Task directions>
Rewrite all of the lines below, substituting "Unterstützung" for each occurrence of "Förderung" and leaving everything else unchanged. Leave the pictures out of your answer.

Data provided>
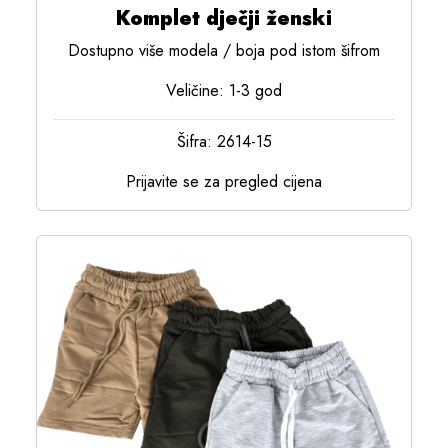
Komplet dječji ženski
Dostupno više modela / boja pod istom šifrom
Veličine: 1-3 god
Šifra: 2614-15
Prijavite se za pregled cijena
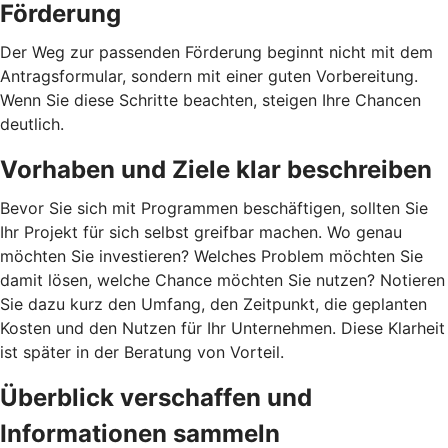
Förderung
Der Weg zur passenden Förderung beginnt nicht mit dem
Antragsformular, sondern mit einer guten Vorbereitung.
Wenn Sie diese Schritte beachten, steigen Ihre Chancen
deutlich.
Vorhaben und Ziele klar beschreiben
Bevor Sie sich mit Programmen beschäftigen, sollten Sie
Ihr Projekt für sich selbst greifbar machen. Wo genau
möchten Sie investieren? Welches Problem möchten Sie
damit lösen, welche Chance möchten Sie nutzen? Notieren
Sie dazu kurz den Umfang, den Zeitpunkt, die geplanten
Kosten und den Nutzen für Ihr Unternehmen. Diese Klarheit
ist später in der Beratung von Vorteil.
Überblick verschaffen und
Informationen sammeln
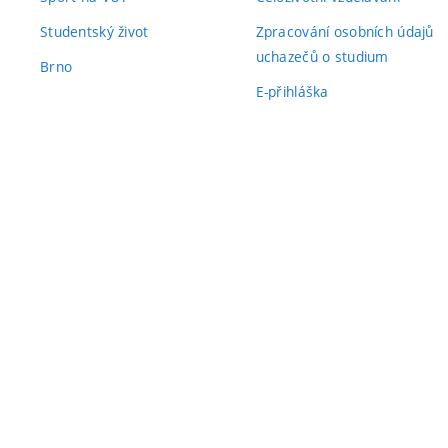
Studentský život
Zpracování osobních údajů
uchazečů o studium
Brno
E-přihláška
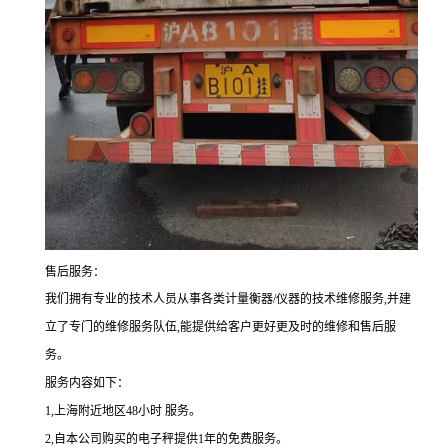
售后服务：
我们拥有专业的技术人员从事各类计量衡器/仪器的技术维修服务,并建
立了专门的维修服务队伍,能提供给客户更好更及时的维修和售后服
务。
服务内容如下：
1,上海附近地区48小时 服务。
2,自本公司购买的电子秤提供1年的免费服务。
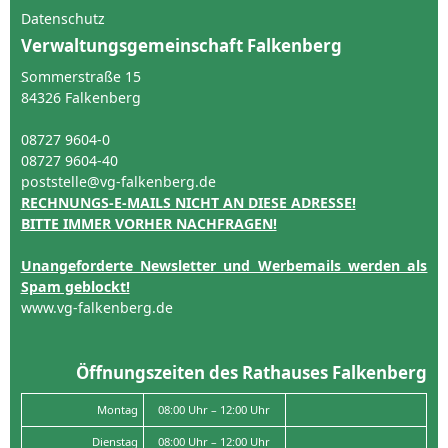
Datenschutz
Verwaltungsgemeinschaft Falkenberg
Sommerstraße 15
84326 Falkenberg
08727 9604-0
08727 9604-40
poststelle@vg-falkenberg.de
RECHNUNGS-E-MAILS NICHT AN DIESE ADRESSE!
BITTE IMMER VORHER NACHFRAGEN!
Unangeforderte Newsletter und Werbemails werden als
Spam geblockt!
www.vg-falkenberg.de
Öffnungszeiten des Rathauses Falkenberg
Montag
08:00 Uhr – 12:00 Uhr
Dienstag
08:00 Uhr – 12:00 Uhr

Response area>
Komplet dječji ženski
Dostupno više modela / boja pod istom šifrom
Veličine: 1-3 god
Šifra: 2614-15
Prijavite se za pregled cijena
Unterstützung
Der Weg zur passenden Unterstützung beginnt nicht mit dem
Antragsformular, sondern mit einer guten Vorbereitung.
Wenn Sie diese Schritte beachten, steigen Ihre Chancen
deutlich.
Vorhaben und Ziele klar beschreiben
Bevor Sie sich mit Programmen beschäftigen, sollten Sie
Ihr Projekt für sich selbst greifbar machen. Wo genau
möchten Sie investieren? Welches Problem möchten Sie
damit lösen, welche Chance möchten Sie nutzen? Notieren
Sie dazu kurz den Umfang, den Zeitpunkt, die geplanten
Kosten und den Nutzen für Ihr Unternehmen. Diese Klarheit
ist später in der Beratung von Vorteil.
Überblick verschaffen und
Informationen sammeln
Studentský život
Zpracování osobních údajů
uchazečů o studium
Brno
E-přihláška
售后服务：
我们拥有专业的技术人员从事各类计量衡器/仪器的技术维修服务,并建
立了专门的维修服务队伍,能提供给客户更好更及时的维修和售后服
务。
服务内容如下：
1,上海附近地区48小时 服务。
2,自本公司购买的电子秤提供1年的免费服务。
Datenschutz
Verwaltungsgemeinschaft Falkenberg
Sommerstraße 15
84326 Falkenberg
08727 9604-0
08727 9604-40
poststelle@vg-falkenberg.de
RECHNUNGS-E-MAILS NICHT AN DIESE ADRESSE!
BITTE IMMER VORHER NACHFRAGEN!
Unangeforderte Newsletter und Werbemails werden als
Spam geblockt!
www.vg-falkenberg.de
Öffnungszeiten des Rathauses Falkenberg
Montag
08:00 Uhr – 12:00 Uhr
Dienstag
08:00 Uhr – 12:00 Uhr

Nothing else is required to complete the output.